Given exercise:
Extract every line below and reproduce each one word for word, without any change.

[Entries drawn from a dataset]
-- start --

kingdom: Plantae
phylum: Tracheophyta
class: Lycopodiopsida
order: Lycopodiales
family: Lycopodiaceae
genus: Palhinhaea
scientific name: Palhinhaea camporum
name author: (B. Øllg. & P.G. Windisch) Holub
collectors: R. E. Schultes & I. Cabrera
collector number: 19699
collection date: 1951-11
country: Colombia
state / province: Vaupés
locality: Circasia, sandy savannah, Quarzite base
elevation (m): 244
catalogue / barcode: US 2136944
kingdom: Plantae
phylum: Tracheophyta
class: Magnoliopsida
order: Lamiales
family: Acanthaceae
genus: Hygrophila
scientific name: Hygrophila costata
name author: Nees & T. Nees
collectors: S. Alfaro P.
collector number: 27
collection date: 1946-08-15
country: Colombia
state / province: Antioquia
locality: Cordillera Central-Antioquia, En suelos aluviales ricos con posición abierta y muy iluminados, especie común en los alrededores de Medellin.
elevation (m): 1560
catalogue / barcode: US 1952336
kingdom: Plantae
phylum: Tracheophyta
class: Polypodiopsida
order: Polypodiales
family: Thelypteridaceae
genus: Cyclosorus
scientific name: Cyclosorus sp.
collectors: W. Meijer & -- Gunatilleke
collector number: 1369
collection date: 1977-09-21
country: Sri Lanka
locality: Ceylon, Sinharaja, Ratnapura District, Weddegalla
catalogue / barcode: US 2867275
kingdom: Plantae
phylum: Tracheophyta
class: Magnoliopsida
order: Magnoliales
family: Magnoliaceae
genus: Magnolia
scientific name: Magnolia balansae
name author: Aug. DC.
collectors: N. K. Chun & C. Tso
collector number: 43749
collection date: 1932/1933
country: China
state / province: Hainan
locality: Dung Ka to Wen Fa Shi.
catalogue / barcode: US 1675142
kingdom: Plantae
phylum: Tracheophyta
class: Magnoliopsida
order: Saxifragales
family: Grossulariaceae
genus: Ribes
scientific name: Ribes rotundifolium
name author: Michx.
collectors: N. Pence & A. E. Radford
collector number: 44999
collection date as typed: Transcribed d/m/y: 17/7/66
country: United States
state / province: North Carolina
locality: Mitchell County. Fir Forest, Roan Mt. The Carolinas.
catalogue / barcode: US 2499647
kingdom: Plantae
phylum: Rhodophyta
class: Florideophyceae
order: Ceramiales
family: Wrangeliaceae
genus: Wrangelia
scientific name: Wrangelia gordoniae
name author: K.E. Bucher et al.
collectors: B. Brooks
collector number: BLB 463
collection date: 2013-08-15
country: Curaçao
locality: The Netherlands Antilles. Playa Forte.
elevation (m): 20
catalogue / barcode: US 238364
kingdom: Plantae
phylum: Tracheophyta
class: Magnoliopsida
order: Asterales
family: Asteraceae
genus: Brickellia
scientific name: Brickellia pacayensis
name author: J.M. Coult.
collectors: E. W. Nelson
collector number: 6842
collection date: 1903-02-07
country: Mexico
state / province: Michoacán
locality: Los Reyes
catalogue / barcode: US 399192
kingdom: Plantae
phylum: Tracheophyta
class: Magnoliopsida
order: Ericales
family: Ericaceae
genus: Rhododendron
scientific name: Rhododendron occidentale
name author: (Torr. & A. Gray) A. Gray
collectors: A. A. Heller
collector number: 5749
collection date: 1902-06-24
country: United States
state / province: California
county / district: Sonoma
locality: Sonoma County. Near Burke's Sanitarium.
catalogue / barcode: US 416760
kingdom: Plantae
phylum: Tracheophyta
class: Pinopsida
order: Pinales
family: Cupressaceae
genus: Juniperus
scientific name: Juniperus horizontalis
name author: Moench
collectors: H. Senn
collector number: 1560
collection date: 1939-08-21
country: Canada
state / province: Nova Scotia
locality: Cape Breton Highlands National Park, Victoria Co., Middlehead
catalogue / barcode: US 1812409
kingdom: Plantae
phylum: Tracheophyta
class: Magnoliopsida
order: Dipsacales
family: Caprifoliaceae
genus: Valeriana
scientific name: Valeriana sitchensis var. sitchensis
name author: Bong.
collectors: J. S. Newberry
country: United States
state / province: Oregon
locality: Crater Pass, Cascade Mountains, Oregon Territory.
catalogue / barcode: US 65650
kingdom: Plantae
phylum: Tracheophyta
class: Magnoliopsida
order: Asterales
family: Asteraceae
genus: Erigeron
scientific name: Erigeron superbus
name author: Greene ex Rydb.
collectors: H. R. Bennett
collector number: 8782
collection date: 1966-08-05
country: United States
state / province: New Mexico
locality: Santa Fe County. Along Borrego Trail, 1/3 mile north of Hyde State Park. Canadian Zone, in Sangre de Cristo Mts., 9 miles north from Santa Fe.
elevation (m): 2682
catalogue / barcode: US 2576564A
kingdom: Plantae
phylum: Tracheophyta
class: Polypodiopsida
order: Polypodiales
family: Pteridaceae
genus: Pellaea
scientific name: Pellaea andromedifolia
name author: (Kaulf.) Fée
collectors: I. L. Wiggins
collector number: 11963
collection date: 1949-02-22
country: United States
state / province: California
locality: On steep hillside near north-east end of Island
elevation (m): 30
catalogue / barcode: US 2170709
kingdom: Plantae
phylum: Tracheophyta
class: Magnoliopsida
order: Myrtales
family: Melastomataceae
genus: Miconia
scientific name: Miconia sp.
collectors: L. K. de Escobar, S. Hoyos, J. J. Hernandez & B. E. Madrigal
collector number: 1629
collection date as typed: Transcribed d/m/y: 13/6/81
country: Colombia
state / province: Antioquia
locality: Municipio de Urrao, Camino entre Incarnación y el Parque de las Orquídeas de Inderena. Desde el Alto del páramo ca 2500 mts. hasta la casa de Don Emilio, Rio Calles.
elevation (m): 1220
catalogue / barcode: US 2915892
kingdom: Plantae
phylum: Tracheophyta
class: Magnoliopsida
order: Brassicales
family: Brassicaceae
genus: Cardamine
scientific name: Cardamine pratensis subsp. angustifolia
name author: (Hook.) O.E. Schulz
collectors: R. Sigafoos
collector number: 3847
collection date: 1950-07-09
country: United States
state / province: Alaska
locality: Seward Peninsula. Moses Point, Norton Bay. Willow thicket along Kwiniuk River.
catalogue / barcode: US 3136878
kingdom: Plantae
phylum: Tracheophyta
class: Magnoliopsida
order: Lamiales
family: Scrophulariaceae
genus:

-- end --

Task answer:
kingdom: Plantae
phylum: Tracheophyta
class: Lycopodiopsida
order: Lycopodiales
family: Lycopodiaceae
genus: Palhinhaea
scientific name: Palhinhaea camporum
name author: (B. Øllg. & P.G. Windisch) Holub
collectors: R. E. Schultes & I. Cabrera
collector number: 19699
collection date: 1951-11
country: Colombia
state / province: Vaupés
locality: Circasia, sandy savannah, Quarzite base
elevation (m): 244
catalogue / barcode: US 2136944
kingdom: Plantae
phylum: Tracheophyta
class: Magnoliopsida
order: Lamiales
family: Acanthaceae
genus: Hygrophila
scientific name: Hygrophila costata
name author: Nees & T. Nees
collectors: S. Alfaro P.
collector number: 27
collection date: 1946-08-15
country: Colombia
state / province: Antioquia
locality: Cordillera Central-Antioquia, En suelos aluviales ricos con posición abierta y muy iluminados, especie común en los alrededores de Medellin.
elevation (m): 1560
catalogue / barcode: US 1952336
kingdom: Plantae
phylum: Tracheophyta
class: Polypodiopsida
order: Polypodiales
family: Thelypteridaceae
genus: Cyclosorus
scientific name: Cyclosorus sp.
collectors: W. Meijer & -- Gunatilleke
collector number: 1369
collection date: 1977-09-21
country: Sri Lanka
locality: Ceylon, Sinharaja, Ratnapura District, Weddegalla
catalogue / barcode: US 2867275
kingdom: Plantae
phylum: Tracheophyta
class: Magnoliopsida
order: Magnoliales
family: Magnoliaceae
genus: Magnolia
scientific name: Magnolia balansae
name author: Aug. DC.
collectors: N. K. Chun & C. Tso
collector number: 43749
collection date: 1932/1933
country: China
state / province: Hainan
locality: Dung Ka to Wen Fa Shi.
catalogue / barcode: US 1675142
kingdom: Plantae
phylum: Tracheophyta
class: Magnoliopsida
order: Saxifragales
family: Grossulariaceae
genus: Ribes
scientific name: Ribes rotundifolium
name author: Michx.
collectors: N. Pence & A. E. Radford
collector number: 44999
collection date as typed: Transcribed d/m/y: 17/7/66
country: United States
state / province: North Carolina
locality: Mitchell County. Fir Forest, Roan Mt. The Carolinas.
catalogue / barcode: US 2499647
kingdom: Plantae
phylum: Rhodophyta
class: Florideophyceae
order: Ceramiales
family: Wrangeliaceae
genus: Wrangelia
scientific name: Wrangelia gordoniae
name author: K.E. Bucher et al.
collectors: B. Brooks
collector number: BLB 463
collection date: 2013-08-15
country: Curaçao
locality: The Netherlands Antilles. Playa Forte.
elevation (m): 20
catalogue / barcode: US 238364
kingdom: Plantae
phylum: Tracheophyta
class: Magnoliopsida
order: Asterales
family: Asteraceae
genus: Brickellia
scientific name: Brickellia pacayensis
name author: J.M. Coult.
collectors: E. W. Nelson
collector number: 6842
collection date: 1903-02-07
country: Mexico
state / province: Michoacán
locality: Los Reyes
catalogue / barcode: US 399192
kingdom: Plantae
phylum: Tracheophyta
class: Magnoliopsida
order: Ericales
family: Ericaceae
genus: Rhododendron
scientific name: Rhododendron occidentale
name author: (Torr. & A. Gray) A. Gray
collectors: A. A. Heller
collector number: 5749
collection date: 1902-06-24
country: United States
state / province: California
county / district: Sonoma
locality: Sonoma County. Near Burke's Sanitarium.
catalogue / barcode: US 416760
kingdom: Plantae
phylum: Tracheophyta
class: Pinopsida
order: Pinales
family: Cupressaceae
genus: Juniperus
scientific name: Juniperus horizontalis
name author: Moench
collectors: H. Senn
collector number: 1560
collection date: 1939-08-21
country: Canada
state / province: Nova Scotia
locality: Cape Breton Highlands National Park, Victoria Co., Middlehead
catalogue / barcode: US 1812409
kingdom: Plantae
phylum: Tracheophyta
class: Magnoliopsida
order: Dipsacales
family: Caprifoliaceae
genus: Valeriana
scientific name: Valeriana sitchensis var. sitchensis
name author: Bong.
collectors: J. S. Newberry
country: United States
state / province: Oregon
locality: Crater Pass, Cascade Mountains, Oregon Territory.
catalogue / barcode: US 65650
kingdom: Plantae
phylum: Tracheophyta
class: Magnoliopsida
order: Asterales
family: Asteraceae
genus: Erigeron
scientific name: Erigeron superbus
name author: Greene ex Rydb.
collectors: H. R. Bennett
collector number: 8782
collection date: 1966-08-05
country: United States
state / province: New Mexico
locality: Santa Fe County. Along Borrego Trail, 1/3 mile north of Hyde State Park. Canadian Zone, in Sangre de Cristo Mts., 9 miles north from Santa Fe.
elevation (m): 2682
catalogue / barcode: US 2576564A
kingdom: Plantae
phylum: Tracheophyta
class: Polypodiopsida
order: Polypodiales
family: Pteridaceae
genus: Pellaea
scientific name: Pellaea andromedifolia
name author: (Kaulf.) Fée
collectors: I. L. Wiggins
collector number: 11963
collection date: 1949-02-22
country: United States
state / province: California
locality: On steep hillside near north-east end of Island
elevation (m): 30
catalogue / barcode: US 2170709
kingdom: Plantae
phylum: Tracheophyta
class: Magnoliopsida
order: Myrtales
family: Melastomataceae
genus: Miconia
scientific name: Miconia sp.
collectors: L. K. de Escobar, S. Hoyos, J. J. Hernandez & B. E. Madrigal
collector number: 1629
collection date as typed: Transcribed d/m/y: 13/6/81
country: Colombia
state / province: Antioquia
locality: Municipio de Urrao, Camino entre Incarnación y el Parque de las Orquídeas de Inderena. Desde el Alto del páramo ca 2500 mts. hasta la casa de Don Emilio, Rio Calles.
elevation (m): 1220
catalogue / barcode: US 2915892
kingdom: Plantae
phylum: Tracheophyta
class: Magnoliopsida
order: Brassicales
family: Brassicaceae
genus: Cardamine
scientific name: Cardamine pratensis subsp. angustifolia
name author: (Hook.) O.E. Schulz
collectors: R. Sigafoos
collector number: 3847
collection date: 1950-07-09
country: United States
state / province: Alaska
locality: Seward Peninsula. Moses Point, Norton Bay. Willow thicket along Kwiniuk River.
catalogue / barcode: US 3136878
kingdom: Plantae
phylum: Tracheophyta
class: Magnoliopsida
order: Lamiales
family: Scrophulariaceae
genus:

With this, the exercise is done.